Instruction. Reproduce every line of the data below verbatim.

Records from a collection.
------

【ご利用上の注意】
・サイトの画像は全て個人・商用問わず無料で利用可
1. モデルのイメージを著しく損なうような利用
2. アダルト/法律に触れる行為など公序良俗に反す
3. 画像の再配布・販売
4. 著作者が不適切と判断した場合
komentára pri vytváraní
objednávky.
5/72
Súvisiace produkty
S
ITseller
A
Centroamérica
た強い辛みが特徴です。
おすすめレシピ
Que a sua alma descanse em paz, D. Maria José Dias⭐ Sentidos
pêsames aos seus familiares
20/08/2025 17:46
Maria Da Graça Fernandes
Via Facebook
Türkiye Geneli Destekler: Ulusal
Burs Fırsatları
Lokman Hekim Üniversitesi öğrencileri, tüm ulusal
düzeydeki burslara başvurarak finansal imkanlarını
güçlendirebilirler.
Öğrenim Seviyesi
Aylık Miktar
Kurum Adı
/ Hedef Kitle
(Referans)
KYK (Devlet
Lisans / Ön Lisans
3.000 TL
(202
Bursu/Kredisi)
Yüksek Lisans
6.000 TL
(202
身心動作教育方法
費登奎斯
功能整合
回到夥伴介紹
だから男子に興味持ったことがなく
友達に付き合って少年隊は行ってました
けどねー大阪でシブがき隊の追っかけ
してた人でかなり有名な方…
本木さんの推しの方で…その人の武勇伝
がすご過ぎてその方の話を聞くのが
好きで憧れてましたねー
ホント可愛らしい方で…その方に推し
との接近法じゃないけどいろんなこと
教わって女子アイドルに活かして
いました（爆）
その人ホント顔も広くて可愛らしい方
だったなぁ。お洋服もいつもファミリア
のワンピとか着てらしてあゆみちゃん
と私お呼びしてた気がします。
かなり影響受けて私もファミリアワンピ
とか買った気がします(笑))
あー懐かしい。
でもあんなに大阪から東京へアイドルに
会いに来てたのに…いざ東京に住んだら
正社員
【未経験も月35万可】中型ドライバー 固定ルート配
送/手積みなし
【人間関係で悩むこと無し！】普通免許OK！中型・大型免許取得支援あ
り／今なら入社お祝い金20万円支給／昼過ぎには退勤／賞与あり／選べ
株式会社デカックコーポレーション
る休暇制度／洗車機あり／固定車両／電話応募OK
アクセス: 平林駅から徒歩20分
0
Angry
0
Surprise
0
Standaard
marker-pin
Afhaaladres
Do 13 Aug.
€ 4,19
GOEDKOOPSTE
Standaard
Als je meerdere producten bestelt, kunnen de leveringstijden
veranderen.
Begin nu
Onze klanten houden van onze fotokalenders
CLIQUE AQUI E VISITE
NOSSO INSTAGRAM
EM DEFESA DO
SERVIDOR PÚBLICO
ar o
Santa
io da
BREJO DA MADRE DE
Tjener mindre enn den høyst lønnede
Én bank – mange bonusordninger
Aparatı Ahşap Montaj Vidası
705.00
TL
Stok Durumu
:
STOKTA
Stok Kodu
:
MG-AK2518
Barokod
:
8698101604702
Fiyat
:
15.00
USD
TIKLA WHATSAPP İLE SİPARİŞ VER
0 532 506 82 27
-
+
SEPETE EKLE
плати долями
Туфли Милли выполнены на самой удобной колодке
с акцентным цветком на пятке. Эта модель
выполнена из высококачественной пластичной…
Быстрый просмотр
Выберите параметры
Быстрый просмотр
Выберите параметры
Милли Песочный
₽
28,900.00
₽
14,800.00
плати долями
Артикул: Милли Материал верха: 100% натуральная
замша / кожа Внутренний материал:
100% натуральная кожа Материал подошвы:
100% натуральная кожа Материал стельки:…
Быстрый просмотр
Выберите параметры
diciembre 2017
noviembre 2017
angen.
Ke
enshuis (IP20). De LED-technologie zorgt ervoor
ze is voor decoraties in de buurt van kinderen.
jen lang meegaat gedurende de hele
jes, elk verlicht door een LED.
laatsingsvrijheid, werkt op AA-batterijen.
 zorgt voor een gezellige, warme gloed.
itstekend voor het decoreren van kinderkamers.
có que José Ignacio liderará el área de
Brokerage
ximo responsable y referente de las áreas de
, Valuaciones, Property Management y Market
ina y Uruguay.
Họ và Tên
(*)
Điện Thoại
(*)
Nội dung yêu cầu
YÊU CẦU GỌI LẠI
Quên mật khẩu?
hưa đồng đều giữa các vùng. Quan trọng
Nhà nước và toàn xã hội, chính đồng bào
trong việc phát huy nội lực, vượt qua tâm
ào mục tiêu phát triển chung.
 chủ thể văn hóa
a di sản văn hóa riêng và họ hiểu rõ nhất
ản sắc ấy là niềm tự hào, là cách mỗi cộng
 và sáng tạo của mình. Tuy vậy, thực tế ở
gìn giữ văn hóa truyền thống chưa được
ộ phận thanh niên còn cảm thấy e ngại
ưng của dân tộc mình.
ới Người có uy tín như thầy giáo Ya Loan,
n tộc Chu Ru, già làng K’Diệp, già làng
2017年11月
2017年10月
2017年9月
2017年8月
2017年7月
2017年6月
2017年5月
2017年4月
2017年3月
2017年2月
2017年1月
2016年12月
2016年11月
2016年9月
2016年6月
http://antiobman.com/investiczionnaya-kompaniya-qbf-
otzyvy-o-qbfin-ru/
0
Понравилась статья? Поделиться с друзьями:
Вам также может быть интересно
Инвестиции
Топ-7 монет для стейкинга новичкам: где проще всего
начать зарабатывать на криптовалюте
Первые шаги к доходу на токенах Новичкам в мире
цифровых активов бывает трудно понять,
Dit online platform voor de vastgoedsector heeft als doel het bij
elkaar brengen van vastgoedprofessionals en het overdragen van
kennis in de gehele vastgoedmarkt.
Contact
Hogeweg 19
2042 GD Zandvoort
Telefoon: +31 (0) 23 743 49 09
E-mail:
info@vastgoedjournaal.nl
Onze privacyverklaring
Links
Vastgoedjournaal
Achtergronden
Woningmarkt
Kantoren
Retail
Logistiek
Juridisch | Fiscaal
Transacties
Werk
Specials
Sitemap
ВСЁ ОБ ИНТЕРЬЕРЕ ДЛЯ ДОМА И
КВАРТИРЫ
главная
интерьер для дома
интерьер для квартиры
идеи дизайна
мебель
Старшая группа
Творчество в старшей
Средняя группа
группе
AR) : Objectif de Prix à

------

Your solution.
【ご利用上の注意】
・サイトの画像は全て個人・商用問わず無料で利用可
1. モデルのイメージを著しく損なうような利用
2. アダルト/法律に触れる行為など公序良俗に反す
3. 画像の再配布・販売
4. 著作者が不適切と判断した場合
komentára pri vytváraní
objednávky.
5/72
Súvisiace produkty
S
ITseller
A
Centroamérica
た強い辛みが特徴です。
おすすめレシピ
Que a sua alma descanse em paz, D. Maria José Dias⭐ Sentidos
pêsames aos seus familiares
20/08/2025 17:46
Maria Da Graça Fernandes
Via Facebook
Türkiye Geneli Destekler: Ulusal
Burs Fırsatları
Lokman Hekim Üniversitesi öğrencileri, tüm ulusal
düzeydeki burslara başvurarak finansal imkanlarını
güçlendirebilirler.
Öğrenim Seviyesi
Aylık Miktar
Kurum Adı
/ Hedef Kitle
(Referans)
KYK (Devlet
Lisans / Ön Lisans
3.000 TL
(202
Bursu/Kredisi)
Yüksek Lisans
6.000 TL
(202
身心動作教育方法
費登奎斯
功能整合
回到夥伴介紹
だから男子に興味持ったことがなく
友達に付き合って少年隊は行ってました
けどねー大阪でシブがき隊の追っかけ
してた人でかなり有名な方…
本木さんの推しの方で…その人の武勇伝
がすご過ぎてその方の話を聞くのが
好きで憧れてましたねー
ホント可愛らしい方で…その方に推し
との接近法じゃないけどいろんなこと
教わって女子アイドルに活かして
いました（爆）
その人ホント顔も広くて可愛らしい方
だったなぁ。お洋服もいつもファミリア
のワンピとか着てらしてあゆみちゃん
と私お呼びしてた気がします。
かなり影響受けて私もファミリアワンピ
とか買った気がします(笑))
あー懐かしい。
でもあんなに大阪から東京へアイドルに
会いに来てたのに…いざ東京に住んだら
正社員
【未経験も月35万可】中型ドライバー 固定ルート配
送/手積みなし
【人間関係で悩むこと無し！】普通免許OK！中型・大型免許取得支援あ
り／今なら入社お祝い金20万円支給／昼過ぎには退勤／賞与あり／選べ
株式会社デカックコーポレーション
る休暇制度／洗車機あり／固定車両／電話応募OK
アクセス: 平林駅から徒歩20分
0
Angry
0
Surprise
0
Standaard
marker-pin
Afhaaladres
Do 13 Aug.
€ 4,19
GOEDKOOPSTE
Standaard
Als je meerdere producten bestelt, kunnen de leveringstijden
veranderen.
Begin nu
Onze klanten houden van onze fotokalenders
CLIQUE AQUI E VISITE
NOSSO INSTAGRAM
EM DEFESA DO
SERVIDOR PÚBLICO
ar o
Santa
io da
BREJO DA MADRE DE
Tjener mindre enn den høyst lønnede
Én bank – mange bonusordninger
Aparatı Ahşap Montaj Vidası
705.00
TL
Stok Durumu
:
STOKTA
Stok Kodu
:
MG-AK2518
Barokod
:
8698101604702
Fiyat
:
15.00
USD
TIKLA WHATSAPP İLE SİPARİŞ VER
0 532 506 82 27
-
+
SEPETE EKLE
плати долями
Туфли Милли выполнены на самой удобной колодке
с акцентным цветком на пятке. Эта модель
выполнена из высококачественной пластичной…
Быстрый просмотр
Выберите параметры
Быстрый просмотр
Выберите параметры
Милли Песочный
₽
28,900.00
₽
14,800.00
плати долями
Артикул: Милли Материал верха: 100% натуральная
замша / кожа Внутренний материал:
100% натуральная кожа Материал подошвы:
100% натуральная кожа Материал стельки:…
Быстрый просмотр
Выберите параметры
diciembre 2017
noviembre 2017
angen.
Ke
enshuis (IP20). De LED-technologie zorgt ervoor
ze is voor decoraties in de buurt van kinderen.
jen lang meegaat gedurende de hele
jes, elk verlicht door een LED.
laatsingsvrijheid, werkt op AA-batterijen.
 zorgt voor een gezellige, warme gloed.
itstekend voor het decoreren van kinderkamers.
có que José Ignacio liderará el área de
Brokerage
ximo responsable y referente de las áreas de
, Valuaciones, Property Management y Market
ina y Uruguay.
Họ và Tên
(*)
Điện Thoại
(*)
Nội dung yêu cầu
YÊU CẦU GỌI LẠI
Quên mật khẩu?
hưa đồng đều giữa các vùng. Quan trọng
Nhà nước và toàn xã hội, chính đồng bào
trong việc phát huy nội lực, vượt qua tâm
ào mục tiêu phát triển chung.
 chủ thể văn hóa
a di sản văn hóa riêng và họ hiểu rõ nhất
ản sắc ấy là niềm tự hào, là cách mỗi cộng
 và sáng tạo của mình. Tuy vậy, thực tế ở
gìn giữ văn hóa truyền thống chưa được
ộ phận thanh niên còn cảm thấy e ngại
ưng của dân tộc mình.
ới Người có uy tín như thầy giáo Ya Loan,
n tộc Chu Ru, già làng K’Diệp, già làng
2017年11月
2017年10月
2017年9月
2017年8月
2017年7月
2017年6月
2017年5月
2017年4月
2017年3月
2017年2月
2017年1月
2016年12月
2016年11月
2016年9月
2016年6月
http://antiobman.com/investiczionnaya-kompaniya-qbf-
otzyvy-o-qbfin-ru/
0
Понравилась статья? Поделиться с друзьями:
Вам также может быть интересно
Инвестиции
Топ-7 монет для стейкинга новичкам: где проще всего
начать зарабатывать на криптовалюте
Первые шаги к доходу на токенах Новичкам в мире
цифровых активов бывает трудно понять,
Dit online platform voor de vastgoedsector heeft als doel het bij
elkaar brengen van vastgoedprofessionals en het overdragen van
kennis in de gehele vastgoedmarkt.
Contact
Hogeweg 19
2042 GD Zandvoort
Telefoon: +31 (0) 23 743 49 09
E-mail:
info@vastgoedjournaal.nl
Onze privacyverklaring
Links
Vastgoedjournaal
Achtergronden
Woningmarkt
Kantoren
Retail
Logistiek
Juridisch | Fiscaal
Transacties
Werk
Specials
Sitemap
ВСЁ ОБ ИНТЕРЬЕРЕ ДЛЯ ДОМА И
КВАРТИРЫ
главная
интерьер для дома
интерьер для квартиры
идеи дизайна
мебель
Старшая группа
Творчество в старшей
Средняя группа
группе
AR) : Objectif de Prix à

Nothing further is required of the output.